Friday, May 02, 2003

exams are finally over.. finally.. *sighs in relief* umm.. thanks to all those to left comments on my last post. i'm sure.. after some time.. i'll finally know what i want.. and my papers were.. bad ( to put it simply).. the last paper was stats.. and well.. i've never been any good at stats. so *shrug*..prolly need like 70% just to pass the damn thing. *mutter* oh well.. whatever.. *cough* lianne. lets NOT go shopping anytime soon. i'm VERY broke. VERY.

Tuesday, April 29, 2003

and i've got new lyrics up. On the right. Dumb girls by lucy woodward. it's good. highly recommended.

*cries* *curses* damn it. i'm not supposed to be depressed today.. woke up alrite.. but barely 10 mins after i'm online, i start getting depressed. *sigh* oH.. One more thing.. Melvin and i are still.. uh. together. i don't know to say if it's good news or not. not only because there are so many conflicting opinions from you all out there.. but also because i don't really know myself.. i mean.. *sigh* so much has happened and no matter how many promises he makes, no matter how sincere he appears to be, i still can't.. help from feeling absolutely betrayed. Used. worthless. It's gotten really bad.. like when he called me "princess" this morning ( yeah. so i'm spoilt and bossy. big deal.), all i could think of was," right. princess. how many OTHER girls do YOU call PRINCESS?.." *cynical laugh* and we have been quarelling.. well.. not really quarreling.. i suppose it's my fault.. i've been really.. picky. touche. he would say something and i would mutter something really sarcastic and it would carry on for the whole conversation until HE gets irritated. Last nite, he asked why we were fighting more than usual. i don't really have an answer. Part of me has already.. forgiven him. maybe i just need to.. forgive him. the other?.. well. *shrug* make your own conclusions. Sometimes i wonder why i'm hanging on.. like it's so hopeless now.. sometimes i just want to end it all. just tell him it's over. that i can't hang on anymore. but i hesitate, then when i see him again, or when he calls, everything seems fine once more..
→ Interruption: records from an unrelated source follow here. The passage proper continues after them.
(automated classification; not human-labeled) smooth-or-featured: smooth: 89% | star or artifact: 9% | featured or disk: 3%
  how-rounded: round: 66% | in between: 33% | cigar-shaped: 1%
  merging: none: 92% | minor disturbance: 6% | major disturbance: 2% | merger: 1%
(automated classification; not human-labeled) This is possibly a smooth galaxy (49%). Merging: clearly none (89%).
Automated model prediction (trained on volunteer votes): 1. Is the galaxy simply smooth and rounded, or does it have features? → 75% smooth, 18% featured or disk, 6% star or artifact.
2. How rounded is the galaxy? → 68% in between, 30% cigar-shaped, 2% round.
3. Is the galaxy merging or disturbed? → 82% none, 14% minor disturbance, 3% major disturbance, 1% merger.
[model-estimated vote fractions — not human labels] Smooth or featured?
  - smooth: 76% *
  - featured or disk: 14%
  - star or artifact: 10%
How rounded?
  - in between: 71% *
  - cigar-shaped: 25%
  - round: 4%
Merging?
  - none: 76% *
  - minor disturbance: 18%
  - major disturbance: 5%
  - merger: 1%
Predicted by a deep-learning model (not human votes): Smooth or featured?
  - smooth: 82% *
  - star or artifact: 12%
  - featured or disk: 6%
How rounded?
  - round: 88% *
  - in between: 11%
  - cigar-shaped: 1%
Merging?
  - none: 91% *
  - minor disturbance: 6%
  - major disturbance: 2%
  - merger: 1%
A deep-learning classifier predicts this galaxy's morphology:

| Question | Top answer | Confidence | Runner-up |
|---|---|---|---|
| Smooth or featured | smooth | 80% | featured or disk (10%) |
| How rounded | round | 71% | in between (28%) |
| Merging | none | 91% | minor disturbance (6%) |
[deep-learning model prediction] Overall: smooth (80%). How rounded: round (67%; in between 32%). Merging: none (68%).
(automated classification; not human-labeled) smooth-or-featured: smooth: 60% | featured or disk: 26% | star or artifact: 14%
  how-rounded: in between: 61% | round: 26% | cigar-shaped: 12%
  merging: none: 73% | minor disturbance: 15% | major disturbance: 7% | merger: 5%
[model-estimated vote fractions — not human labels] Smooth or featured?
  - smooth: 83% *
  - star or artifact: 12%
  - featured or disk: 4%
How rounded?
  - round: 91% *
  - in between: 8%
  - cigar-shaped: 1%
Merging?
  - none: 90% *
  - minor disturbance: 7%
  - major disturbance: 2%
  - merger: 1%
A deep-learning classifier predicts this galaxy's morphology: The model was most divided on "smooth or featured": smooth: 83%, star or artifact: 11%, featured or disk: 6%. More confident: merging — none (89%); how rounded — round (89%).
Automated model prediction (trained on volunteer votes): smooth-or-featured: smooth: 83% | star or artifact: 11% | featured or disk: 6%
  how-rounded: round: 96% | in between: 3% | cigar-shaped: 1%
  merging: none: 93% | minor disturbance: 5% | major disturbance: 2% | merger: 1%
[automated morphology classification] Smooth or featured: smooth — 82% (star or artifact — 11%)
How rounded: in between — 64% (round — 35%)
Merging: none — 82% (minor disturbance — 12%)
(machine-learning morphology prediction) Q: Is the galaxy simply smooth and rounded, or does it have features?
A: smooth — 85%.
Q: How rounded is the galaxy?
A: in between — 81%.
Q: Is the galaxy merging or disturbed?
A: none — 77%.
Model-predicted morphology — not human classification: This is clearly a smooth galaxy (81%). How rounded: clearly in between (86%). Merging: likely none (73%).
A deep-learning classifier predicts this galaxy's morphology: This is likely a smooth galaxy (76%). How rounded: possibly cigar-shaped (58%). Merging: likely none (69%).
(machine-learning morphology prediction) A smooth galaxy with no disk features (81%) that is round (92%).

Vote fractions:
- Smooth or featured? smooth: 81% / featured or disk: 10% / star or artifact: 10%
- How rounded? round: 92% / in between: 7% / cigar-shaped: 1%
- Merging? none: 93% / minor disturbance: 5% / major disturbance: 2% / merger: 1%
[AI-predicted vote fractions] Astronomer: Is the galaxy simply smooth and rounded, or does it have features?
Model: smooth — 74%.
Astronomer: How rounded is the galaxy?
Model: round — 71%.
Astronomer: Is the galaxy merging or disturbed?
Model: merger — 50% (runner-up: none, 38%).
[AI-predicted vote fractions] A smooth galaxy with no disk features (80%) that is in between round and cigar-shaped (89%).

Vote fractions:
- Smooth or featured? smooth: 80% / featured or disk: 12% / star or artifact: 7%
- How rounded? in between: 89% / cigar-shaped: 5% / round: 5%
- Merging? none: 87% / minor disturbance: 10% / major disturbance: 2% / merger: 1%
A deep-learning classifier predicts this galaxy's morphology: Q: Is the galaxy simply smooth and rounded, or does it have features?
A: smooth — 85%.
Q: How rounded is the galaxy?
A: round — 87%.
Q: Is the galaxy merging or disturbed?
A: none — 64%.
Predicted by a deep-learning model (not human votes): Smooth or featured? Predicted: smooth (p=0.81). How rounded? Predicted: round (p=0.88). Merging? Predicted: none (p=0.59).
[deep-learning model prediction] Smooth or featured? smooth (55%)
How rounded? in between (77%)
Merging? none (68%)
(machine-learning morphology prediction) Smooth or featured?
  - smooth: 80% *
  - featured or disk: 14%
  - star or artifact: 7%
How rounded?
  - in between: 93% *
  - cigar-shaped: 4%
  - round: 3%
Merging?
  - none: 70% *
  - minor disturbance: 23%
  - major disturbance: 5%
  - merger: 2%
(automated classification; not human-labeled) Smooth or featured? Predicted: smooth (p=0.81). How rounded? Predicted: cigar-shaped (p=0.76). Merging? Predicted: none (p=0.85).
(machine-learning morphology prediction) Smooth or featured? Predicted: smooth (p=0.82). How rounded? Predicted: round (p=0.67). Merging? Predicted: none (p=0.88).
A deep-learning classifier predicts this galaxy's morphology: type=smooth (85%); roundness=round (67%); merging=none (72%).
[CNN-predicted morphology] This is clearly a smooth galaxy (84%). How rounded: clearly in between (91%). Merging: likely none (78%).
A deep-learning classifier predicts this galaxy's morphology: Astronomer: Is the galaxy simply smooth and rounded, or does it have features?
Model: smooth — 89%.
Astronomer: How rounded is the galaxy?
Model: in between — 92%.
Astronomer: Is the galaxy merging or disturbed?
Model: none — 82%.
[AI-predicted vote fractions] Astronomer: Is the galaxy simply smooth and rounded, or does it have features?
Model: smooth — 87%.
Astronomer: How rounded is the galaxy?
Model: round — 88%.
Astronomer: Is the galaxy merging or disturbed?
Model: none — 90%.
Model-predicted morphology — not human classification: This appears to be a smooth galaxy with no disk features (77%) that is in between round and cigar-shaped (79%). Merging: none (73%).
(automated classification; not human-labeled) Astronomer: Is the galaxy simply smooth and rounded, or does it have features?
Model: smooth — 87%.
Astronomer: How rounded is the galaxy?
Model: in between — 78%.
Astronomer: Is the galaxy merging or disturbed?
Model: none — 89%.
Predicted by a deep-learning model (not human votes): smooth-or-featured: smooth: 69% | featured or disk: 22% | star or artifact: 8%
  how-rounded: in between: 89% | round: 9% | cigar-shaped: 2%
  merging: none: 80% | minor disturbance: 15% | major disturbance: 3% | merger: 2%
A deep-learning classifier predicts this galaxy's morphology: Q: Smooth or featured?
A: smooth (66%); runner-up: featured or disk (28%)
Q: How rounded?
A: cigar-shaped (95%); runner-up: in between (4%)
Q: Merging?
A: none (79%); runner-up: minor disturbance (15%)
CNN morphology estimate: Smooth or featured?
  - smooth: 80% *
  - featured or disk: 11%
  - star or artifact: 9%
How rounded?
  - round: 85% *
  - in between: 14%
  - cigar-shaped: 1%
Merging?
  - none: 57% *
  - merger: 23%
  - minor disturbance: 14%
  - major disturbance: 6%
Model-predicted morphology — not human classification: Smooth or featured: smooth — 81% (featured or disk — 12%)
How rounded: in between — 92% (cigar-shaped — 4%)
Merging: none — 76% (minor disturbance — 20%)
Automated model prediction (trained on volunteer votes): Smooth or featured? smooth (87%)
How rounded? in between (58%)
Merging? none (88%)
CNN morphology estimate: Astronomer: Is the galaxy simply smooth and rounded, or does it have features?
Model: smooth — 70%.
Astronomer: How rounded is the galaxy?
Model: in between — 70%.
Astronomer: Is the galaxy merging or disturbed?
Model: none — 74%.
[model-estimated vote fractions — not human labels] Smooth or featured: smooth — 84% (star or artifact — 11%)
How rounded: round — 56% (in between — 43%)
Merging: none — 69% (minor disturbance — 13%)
I guess the whole deal with rachel is still bugging me. and hell. that happened a whole YEAR ago. i don't want a guy who can't stay emotionally faithful. first it was rachel. fine. i take it as he needed more time to get over her. now THIS. great. now i'm pissed. if he was in front of me, i would brain him with the nearest table lamp. *sigh* just forget it. he says the others dont mean a thing. rite. *rolls eyes* *sigh* why can't i let go... i have to let go.. maybe i just need him to let me go.. then again.. maybe after awhile, i'll get over the whole issue. maybe. i do not know.